→ SELECTED EXTRACT:
------------------------

2. **Start from the Ultralytics Template Repository**
Use the Ultralytics template repository available at [https://github.com/ultralytics/template](https://github.com/ultralytics/template).
- Ideal for starting a clean, modular project with pre-configured best practices.
- This option provides a lightweight starting point for projects that integrate or extend YOLO models.
### What You Need to Open-Source
To comply with AGPL-3.0, you must make the following components of your project openly available:
1. **Your Entire Project Source Code**:
- Include all code for the larger project containing your YOLO models, scripts, and utilities.
2. **Model Weights** (if modified):
- Share any fine-tuned or modified model weights as part of the open-source project.
3. **Configuration Files**:
- Provide configuration files such as `.yaml` or `.json` that define the training setup, hyperparameters, or deployment configurations.
4. **Training Data (if redistributable)**:
- If you include preprocessed or generated data that is redistributable, ensure it is part of the repository or clearly linked.
5. **Web Application Components**:
- Include all backend and frontend source code if your project is a web application, especially server-side components.
6. **Documentation**:
- Include clear documentation on how to use, build, and extend your project.

------------------------

(Stored entries)
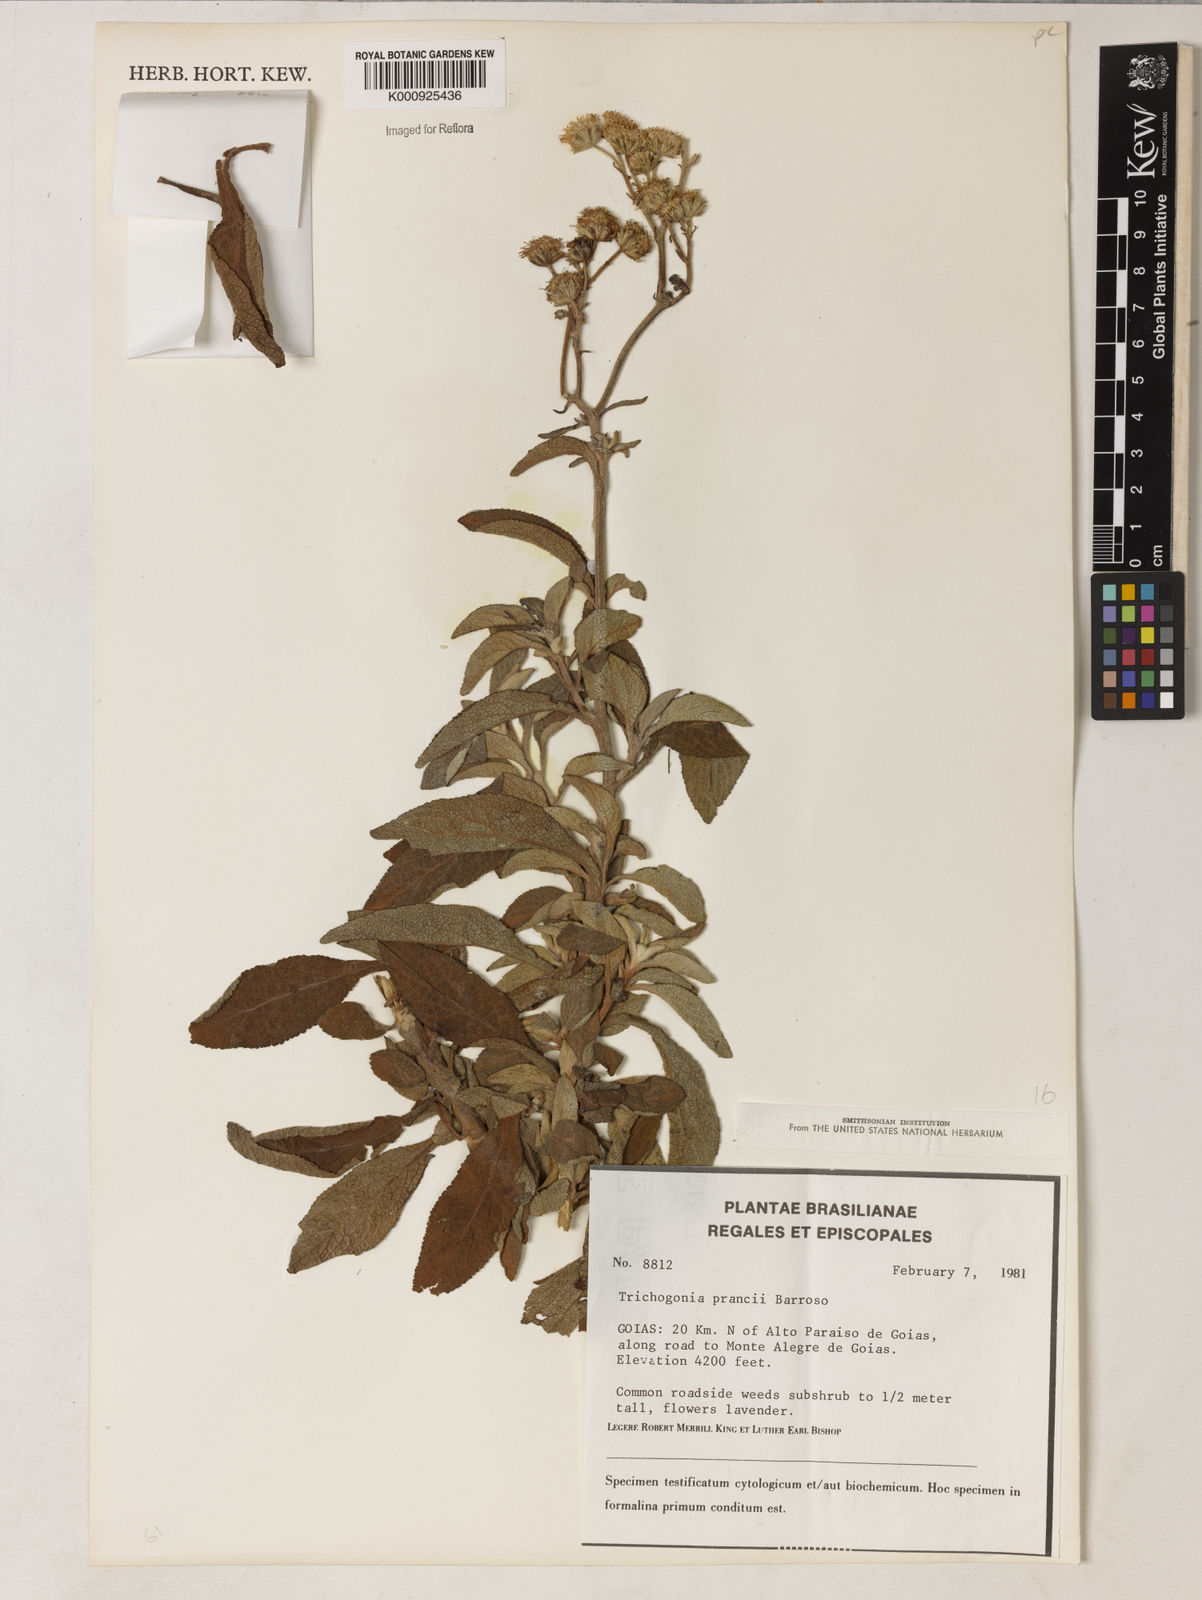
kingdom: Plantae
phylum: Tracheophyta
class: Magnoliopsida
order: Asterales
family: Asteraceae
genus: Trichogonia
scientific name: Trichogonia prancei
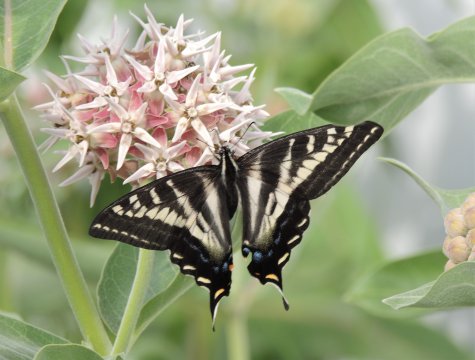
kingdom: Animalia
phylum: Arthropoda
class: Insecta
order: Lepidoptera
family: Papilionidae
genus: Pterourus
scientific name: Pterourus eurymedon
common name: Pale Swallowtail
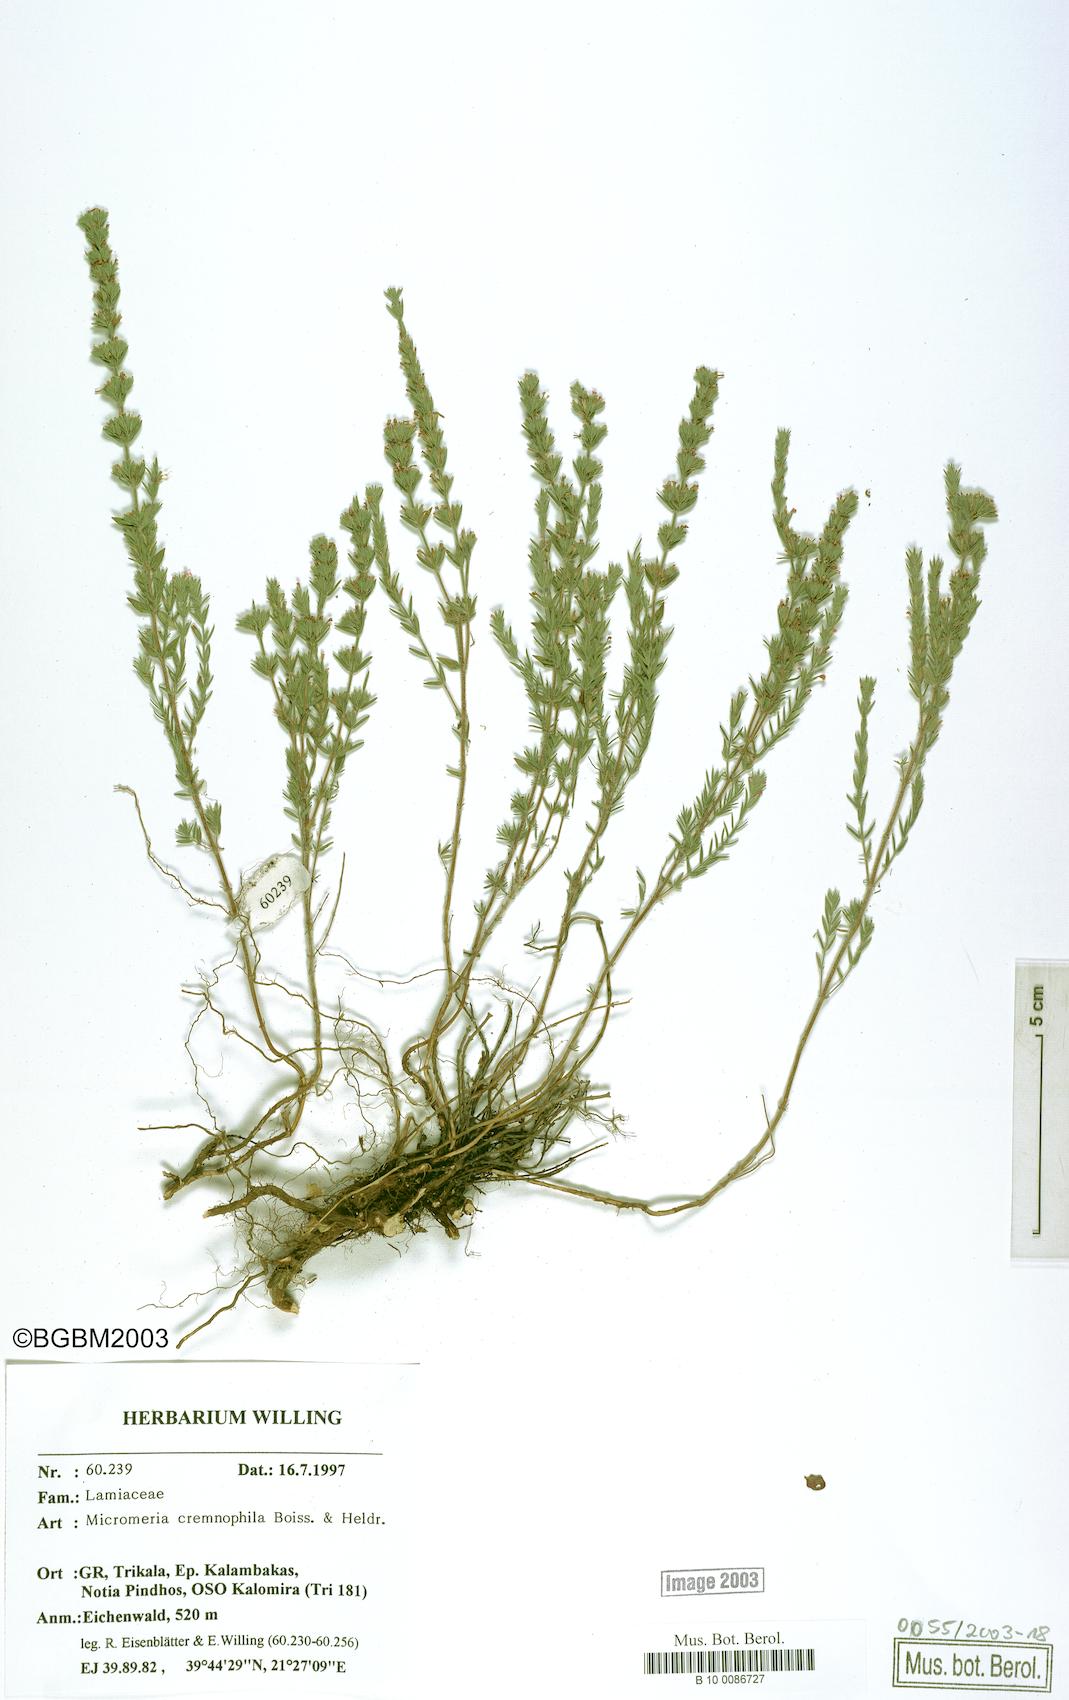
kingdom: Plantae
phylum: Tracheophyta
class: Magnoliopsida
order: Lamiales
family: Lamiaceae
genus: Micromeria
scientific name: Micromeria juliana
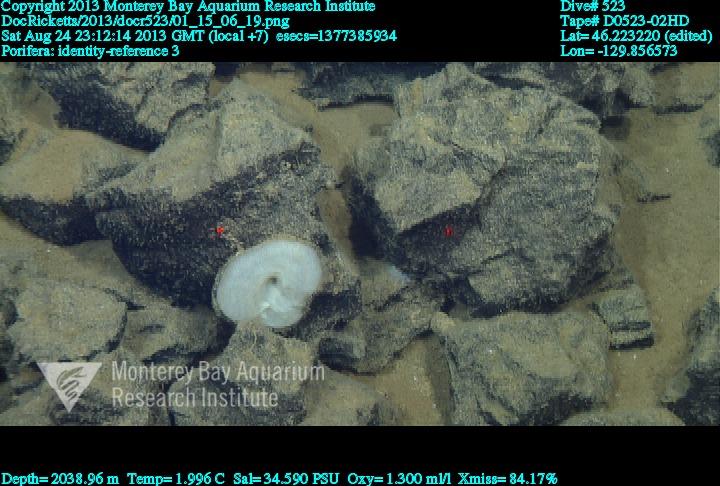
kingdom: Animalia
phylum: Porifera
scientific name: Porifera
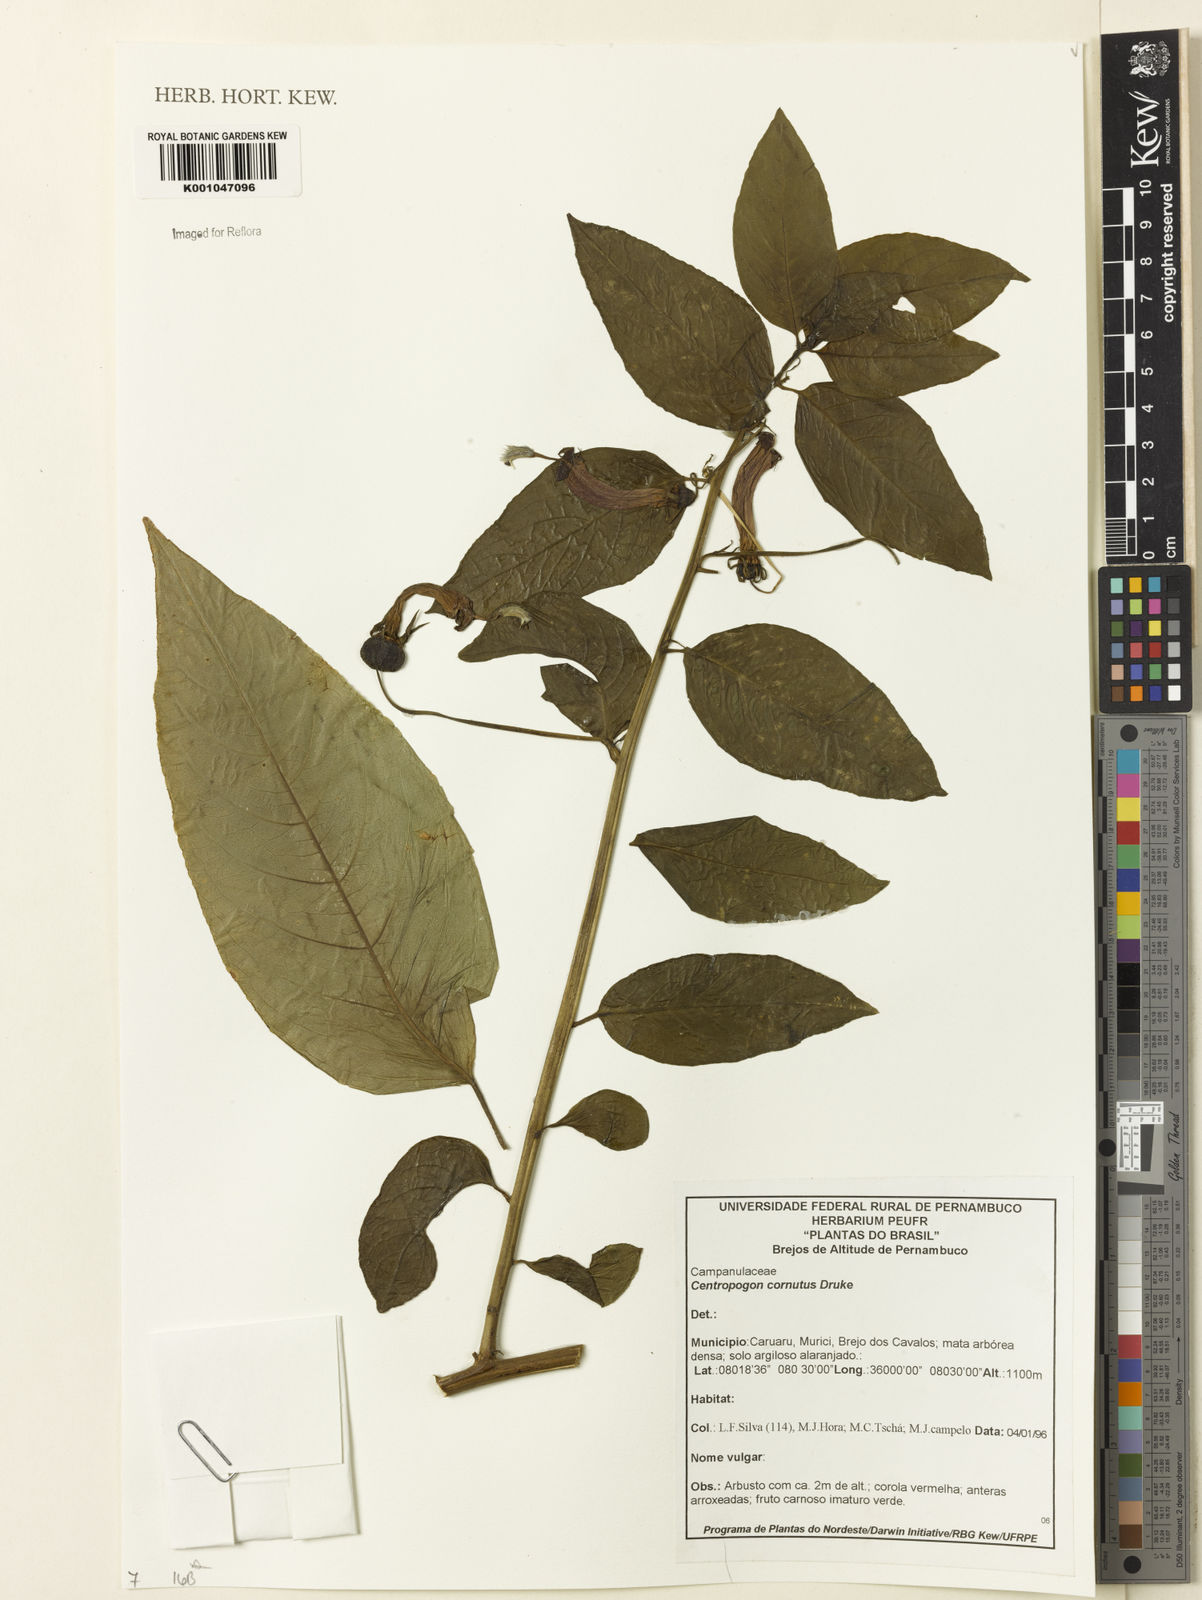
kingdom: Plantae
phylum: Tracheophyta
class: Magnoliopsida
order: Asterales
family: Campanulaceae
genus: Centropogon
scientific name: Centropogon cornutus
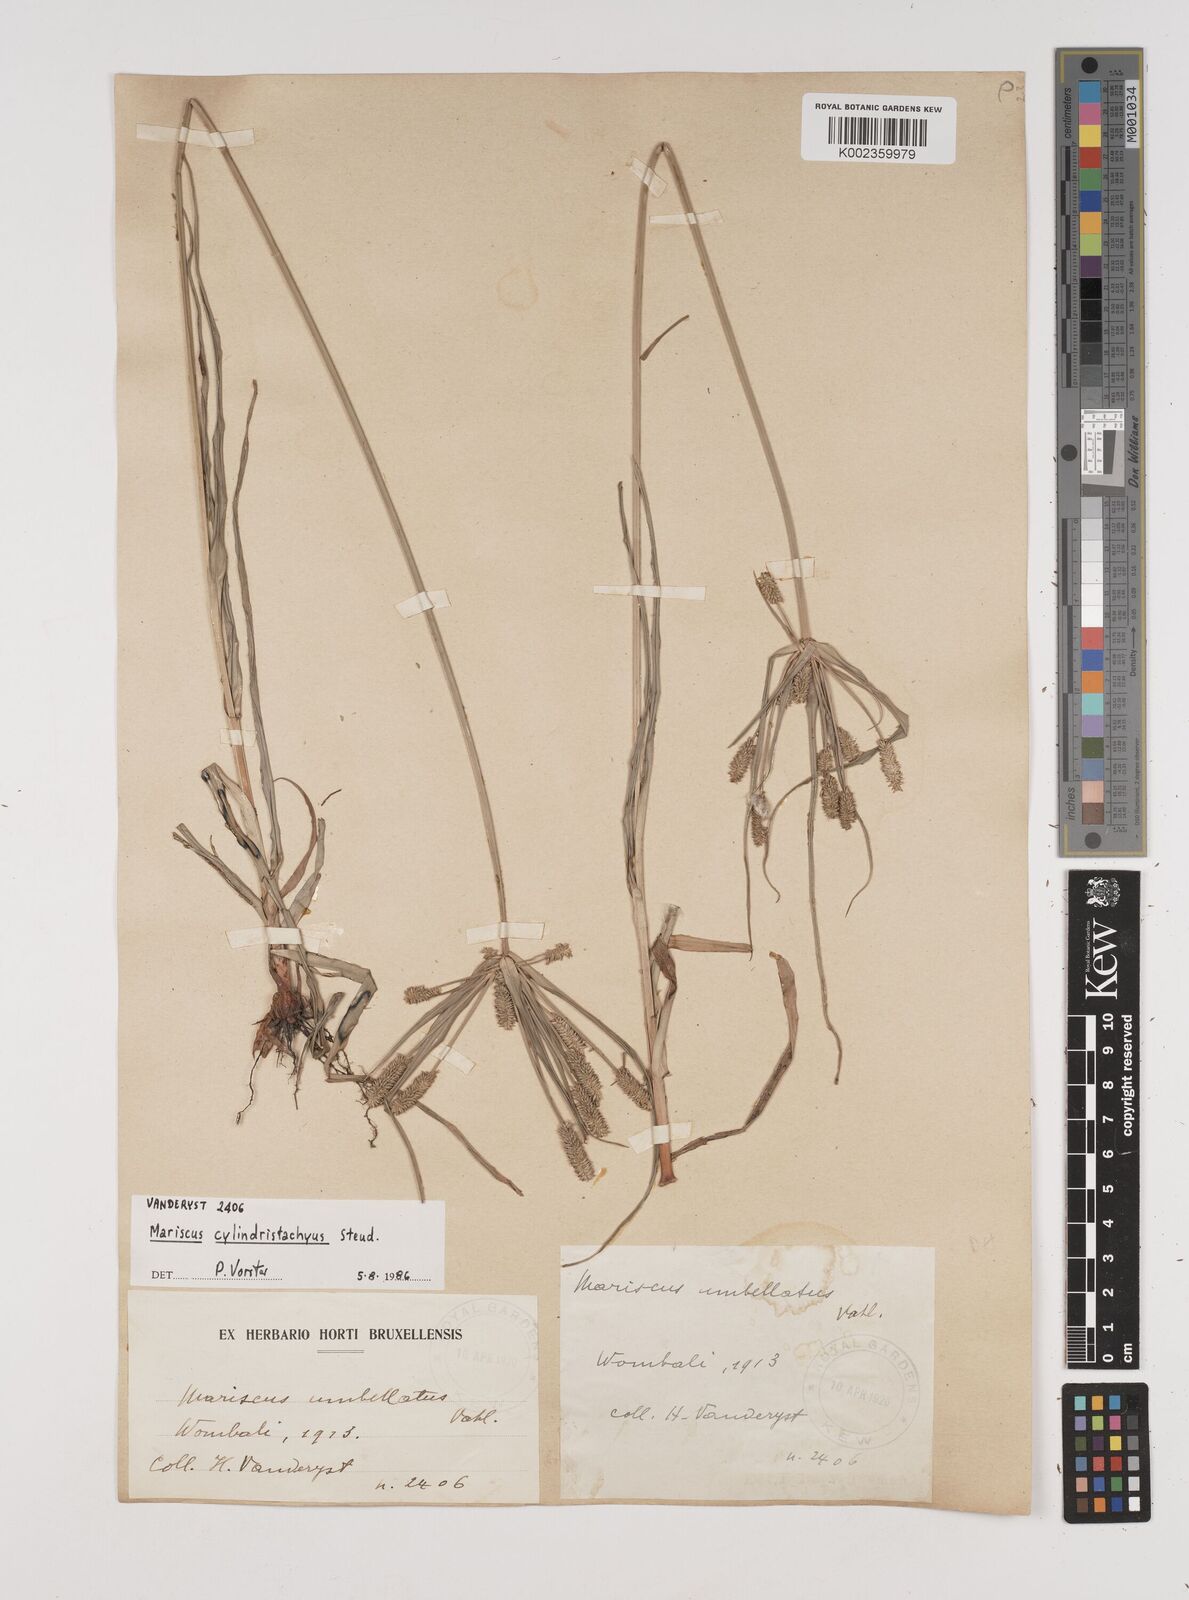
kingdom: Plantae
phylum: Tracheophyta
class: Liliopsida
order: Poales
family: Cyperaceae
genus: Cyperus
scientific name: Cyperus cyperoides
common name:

------------------------

→ INSTRUCTIONS TO FOLLOW:
In the open-sourcing guidance above, turn the line beginning "Provide configuration files" into a short list of what those files define, and keep the example formats.

→ RESPONSE FOR THIS EXERCISE:
Provide configuration files (such as `.yaml` or `.json`) that define:
- the training setup
- hyperparameters
- deployment configurations